7Mesih'in elçileri olarak size ağırlığımızı hissettirebilirdik. Ama çocuklarını bağrına basan bir anne gibi size şefkatle davrandık.
8Sizlere öylesine gönülden bağlanmıştık ki, sizinle yalnız Tanrı'nın Müjdesi'ni değil, kendi canlarımızı da paylaşmaya razıydık. Çünkü sizi o denli çok sevdik!
9Evet, kardeşler, nasıl uğraşıp didindiğimizi anımsarsınız. Hiçbirinize yük olmamak için gece gündüz çalıştık, Tanrı'nın Müjdesi'ni size duyurduk.
10İman eden sizlere karşı davranışımızın ne denli kutsal, adil, kusursuz olduğuna siz tanıksınız; Tanrı da buna tanıktır.

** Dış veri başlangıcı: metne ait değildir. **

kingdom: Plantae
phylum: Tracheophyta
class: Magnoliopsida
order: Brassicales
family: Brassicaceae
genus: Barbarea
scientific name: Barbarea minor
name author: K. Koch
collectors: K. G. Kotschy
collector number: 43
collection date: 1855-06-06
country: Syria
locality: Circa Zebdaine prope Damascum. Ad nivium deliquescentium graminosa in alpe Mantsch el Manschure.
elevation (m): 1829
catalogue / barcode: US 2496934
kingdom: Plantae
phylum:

11Bildiğiniz gibi, bir baba çocuklarına nasıl davranırsa, her birinize öyle davrandık.
12Sizi yüreklendirdik, teselli ettik; sizleri egemenliğine ve yüceliğine çağıran Tanrı'ya yaraşır biçimde yaşamaya özendirdik.
13Tanrı'ya sürekli şükretmemiz için bir neden daha var: Tanrı sözünü bizden duyup kabul ettiğiniz zaman bunu insan sözü olarak değil, gerçekte olduğu gibi, Tanrı sözü olarak benimsediniz. Siz imanlılarda etkin olan da bu sözdür.